=== INSTRUCTIONS ===
a) From the excerpt on Mexico's energy reform, quote the passage that begins at the words "CREs primary responsibility" and ends after the words "competitiveness and growth.".
b) According to the excerpt on Mexico's energy reform, which body will authorize and revoke permits for generation in Mexico?
c) Using the excerpt on Mexico's energy reform, explain why the secondary laws were due in April 2014.

=== EXCERPT TO READ ===
╔══

The Secretary of Energy will continue to define the energy
policy for the country regarding generation, transmission, and
customer service. The secondary laws, due in April 2014 (within 120
days of the original reforms passed in December 2013), will
determine whether the Secretary of Finance will continue to
determine residential rates, or if the Secretary of Energy will
have an expanded rate-making role. CENACE will provide input to the
Secretary of Energy on policy matters. CFE will make operational
decisions that are consistent with that policy, as will private
power producers approved to enter the generation market.
CREs primary responsibility will include authorizing and
revoking permits for generation in Mexico, and the management of
the supply and sale of electric energy.
The primary driver of the reform is to reduce the price of
electricity, promoting competitiveness and growth.
CREs role will be similar to those of state public utility
commissions in the U.S., authorized to certify new generation
facilities.

╚══

=== RAW RECORDS ===
╔══

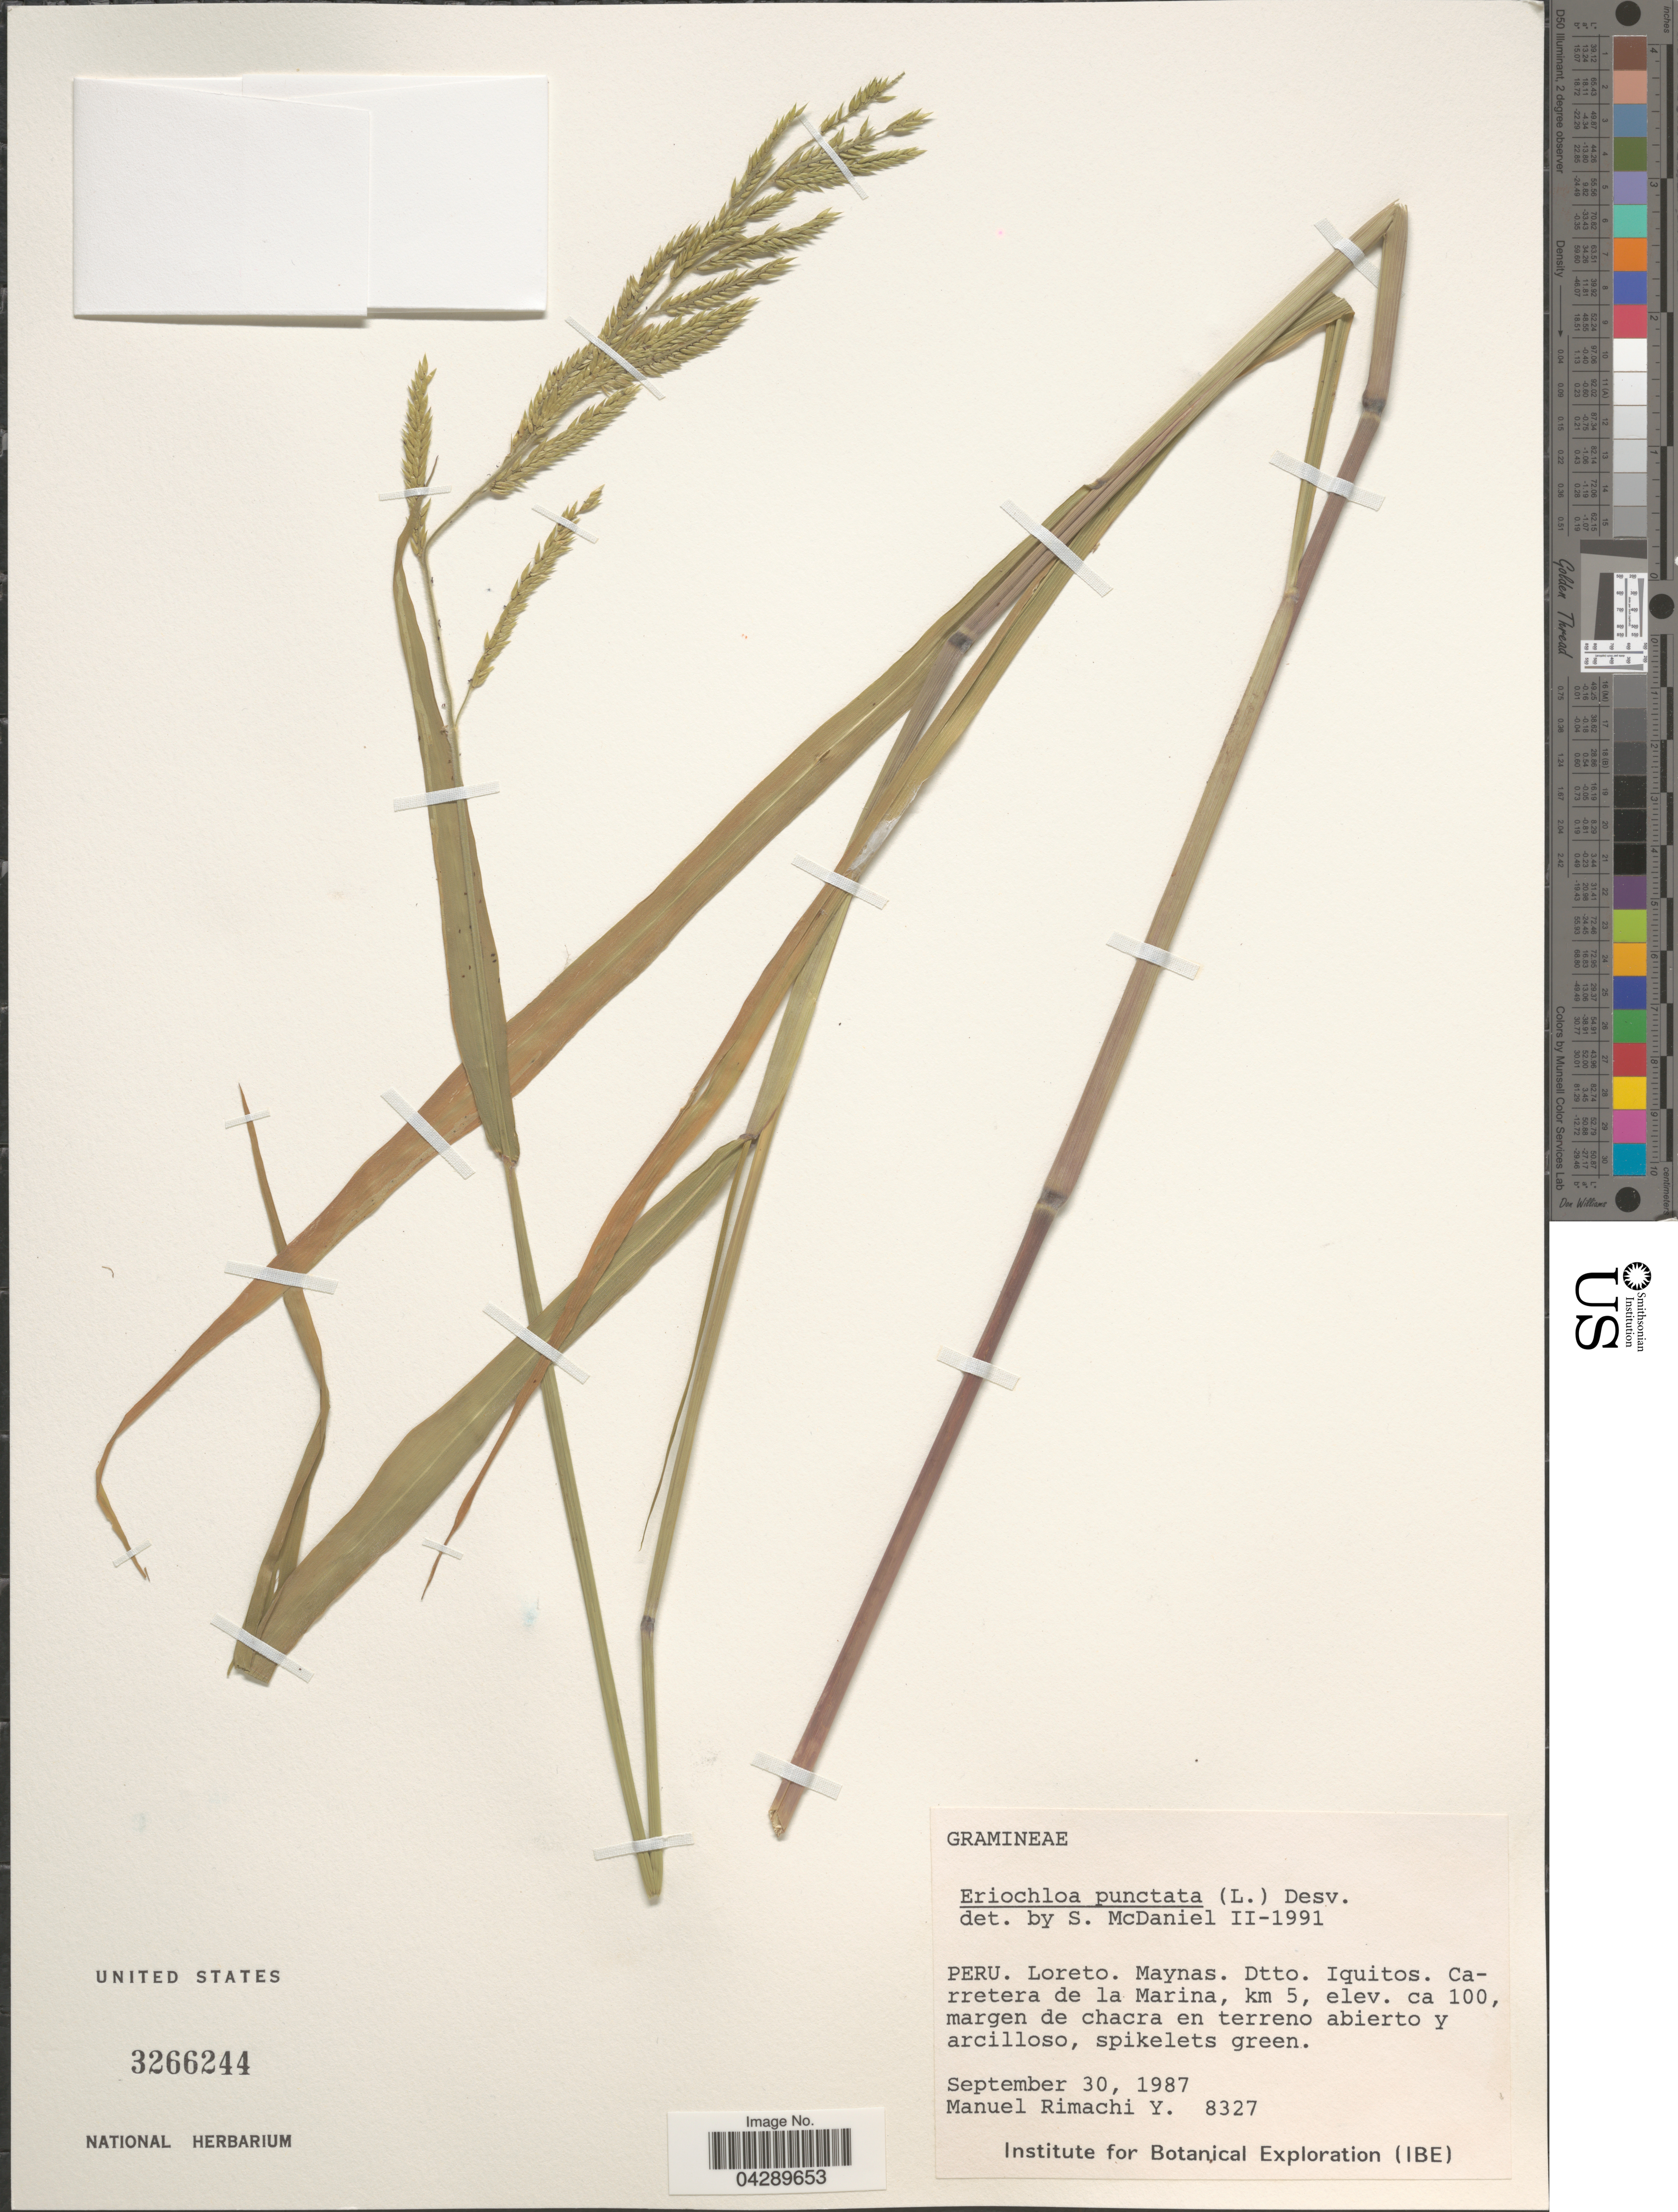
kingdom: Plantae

╚══
╔══

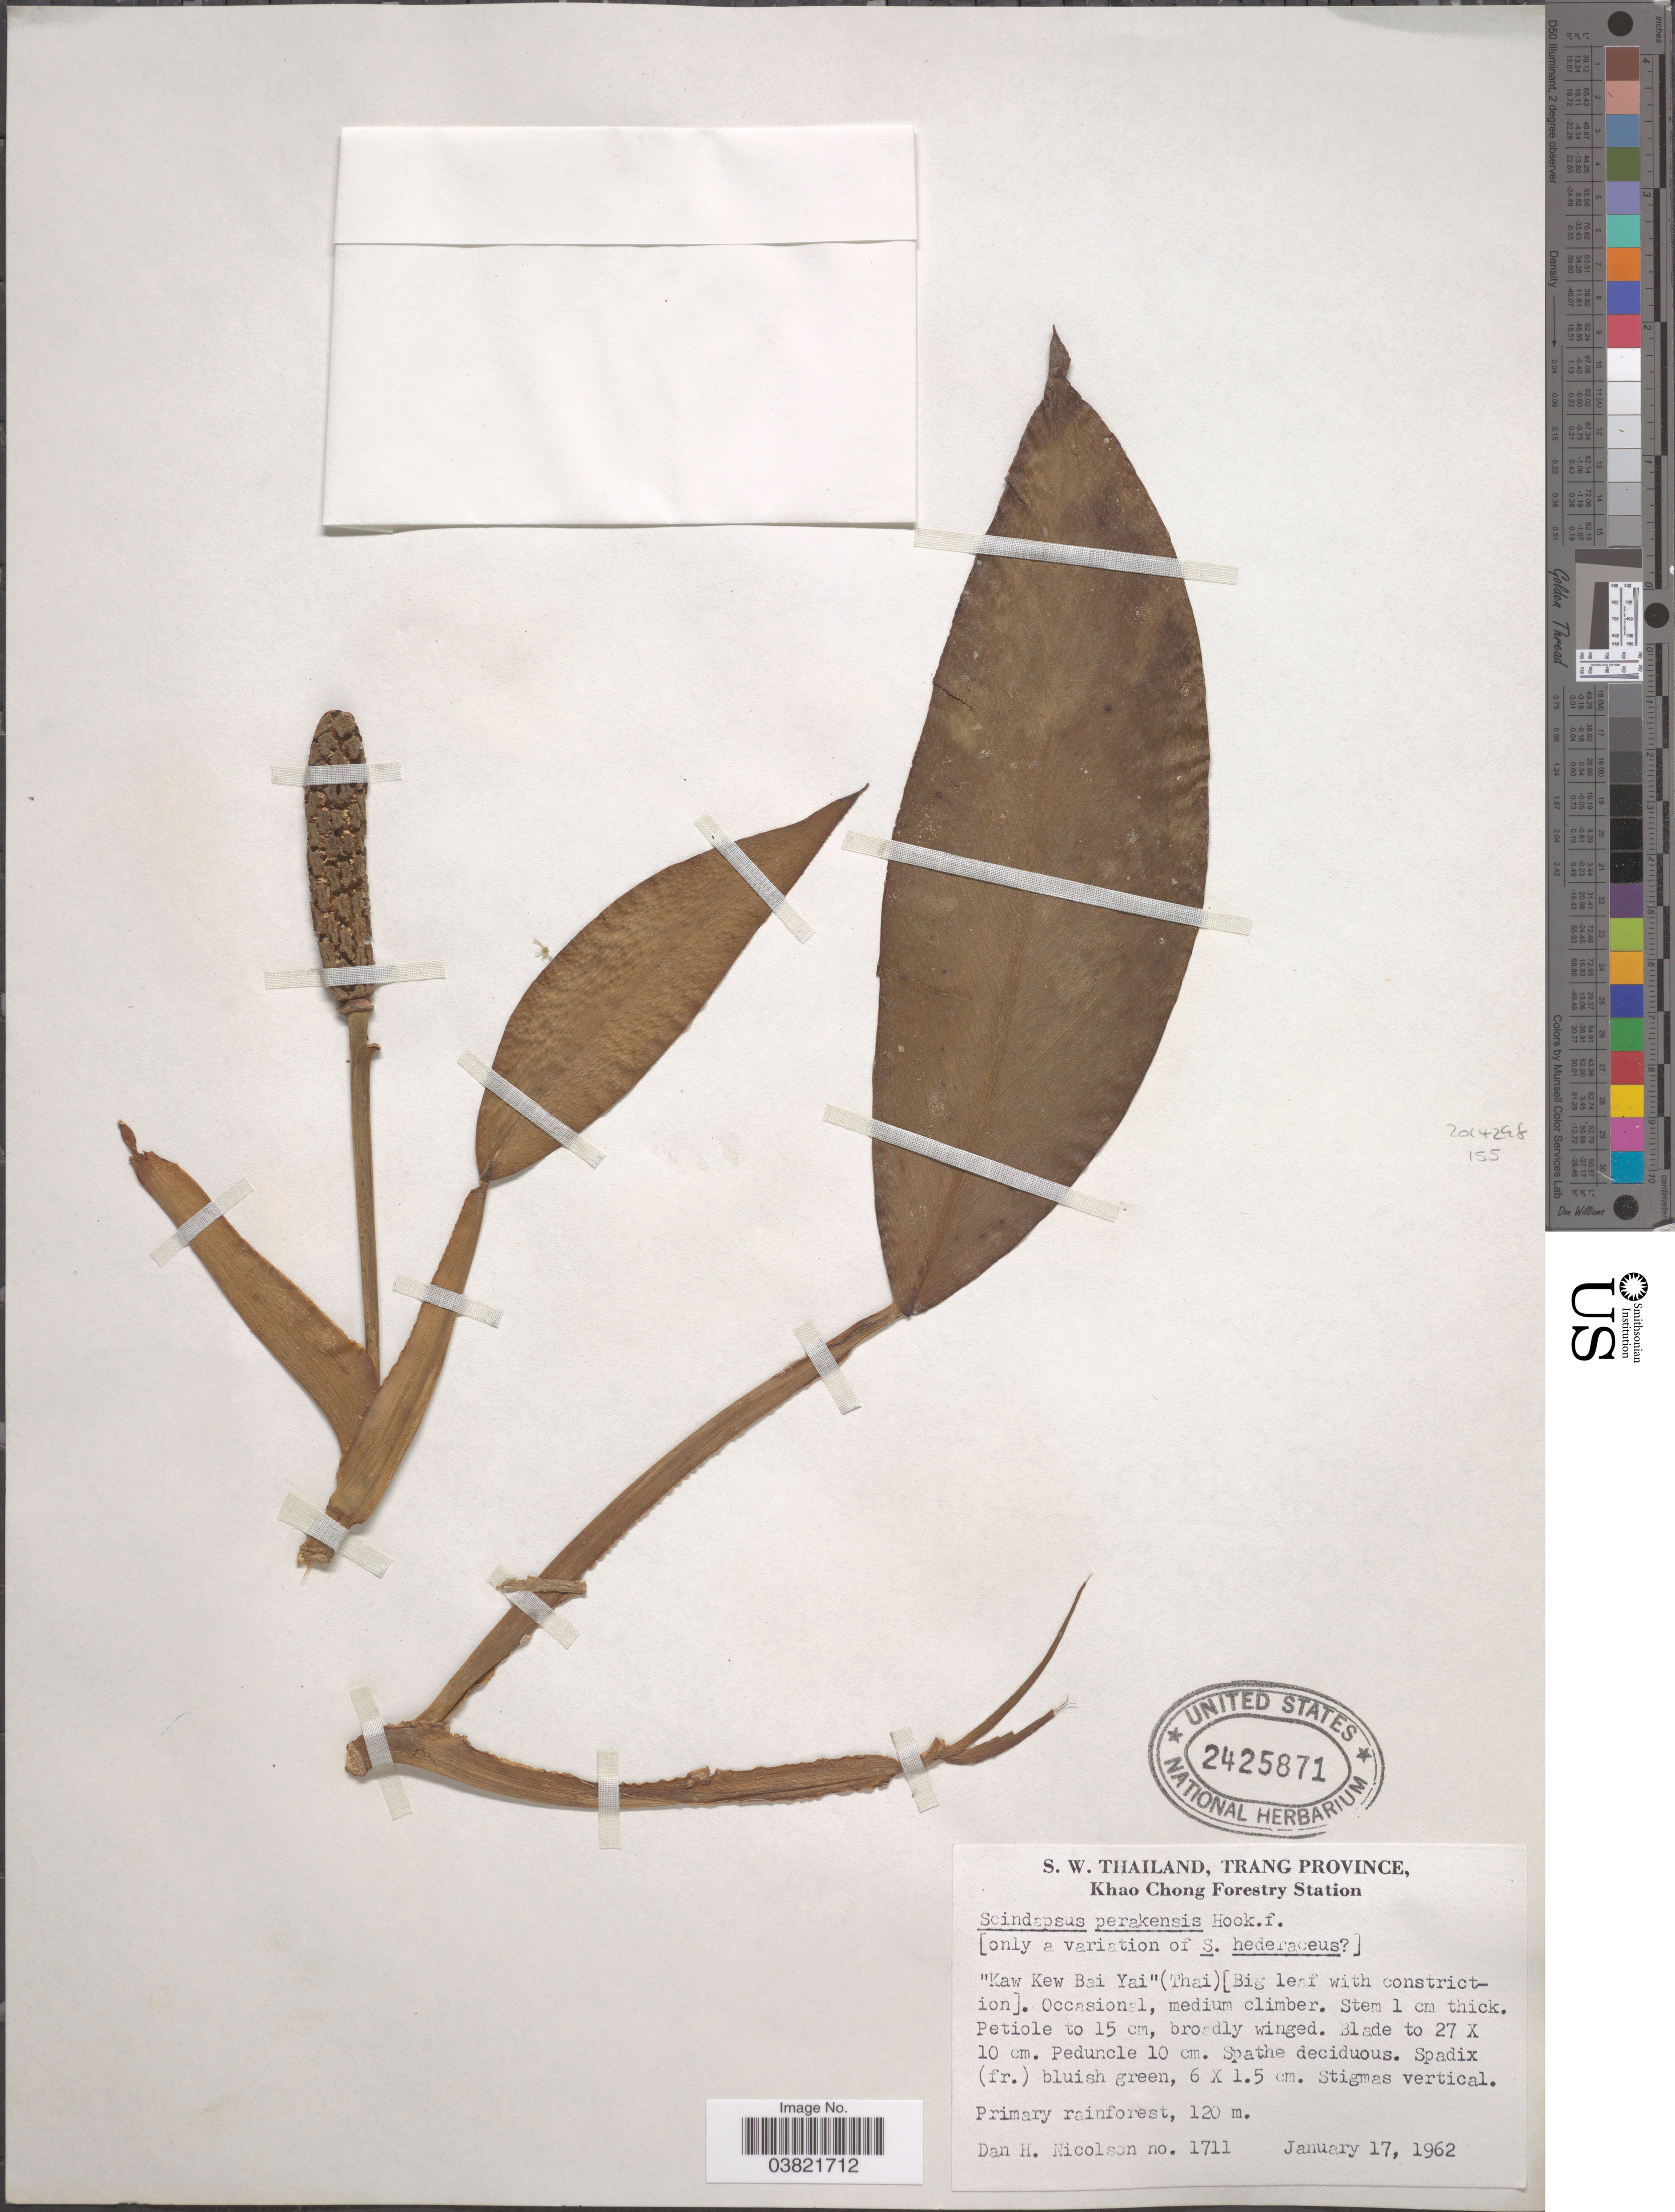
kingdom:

╚══

=== FINAL RESULTS ===
a)
CREs primary responsibility will include authorizing and
revoking permits for generation in Mexico, and the management of
the supply and sale of electric energy.
The primary driver of the reform is to reduce the price of
electricity, promoting competitiveness and growth.

b) CRE will authorize and revoke permits for generation in Mexico.

c) The secondary laws had to come within 120 days of the original reforms, which passed in December 2013. April 2014 falls within that 120-day window.